The Richmond Times-Dispatch, a once-great newspaper, is done. You can put a fork in it.

Just before 5 p.m. Sunday a brief but fierce thunderstorm struck our part of western Henrico County, knocking down trees and power lines and finishing with a rare burst of hail. I watched amazed as the steel lamp post in our front yard swayed widely. The storm didn’t last more than ten minutes or so, but proved fatal for at least one man. About a block from our daughter’s house, on the street parallel to hers, a huge tree landed on a truck and killed the person inside.
The newspaper’s online and print edition did report this fact, but in a very brief story. The data all came from the cops. No reporter or photographer came to the scene. There is no mention of the widespread power outages, which lasted six hours at our townhome and nine hours on our daughter’s street and even longer for some, who were still out of power as of 6 a.m. A reference to the storm itself links to a weather forecast from another part of town. Embarrassing.

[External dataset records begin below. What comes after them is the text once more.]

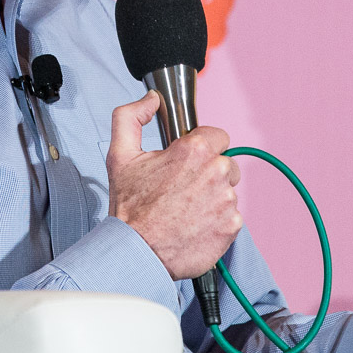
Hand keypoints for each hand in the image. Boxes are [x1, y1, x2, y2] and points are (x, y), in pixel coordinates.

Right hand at [106, 91, 242, 279]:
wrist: (135, 252)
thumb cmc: (129, 207)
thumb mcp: (120, 155)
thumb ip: (131, 117)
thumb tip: (151, 100)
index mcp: (194, 150)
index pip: (217, 136)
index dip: (201, 147)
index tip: (187, 162)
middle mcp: (216, 171)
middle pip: (226, 163)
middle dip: (208, 172)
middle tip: (183, 188)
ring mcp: (227, 200)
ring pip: (228, 190)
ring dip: (213, 197)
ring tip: (186, 209)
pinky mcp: (232, 226)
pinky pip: (232, 216)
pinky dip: (217, 221)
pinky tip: (194, 225)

The storm cleared soon after 5 p.m. so there were almost three hours of daylight remaining – enough time to photograph the damage. But the online story is illustrated only with a map of the rough location where the man died, pulled from offline and copied.
What this tells this aging newspaperman is that there was no reporter or photographer on duty at all yesterday evening. Forty years ago it was standard practice at the Roanoke Times to have one or two reporters on duty in the evenings, and one photographer, usually until the final edition was put to bed after midnight, to dart out and cover stories like this — fire, accident deaths, storm damage. I did the job (we called it “night cops”) at least a few times per month. I’m not sure if Jim Bacon, officially a business writer, had to do it. But this is what a newspaper is supposed to do.
I don’t know what the RTD is now, but it is not a local newspaper.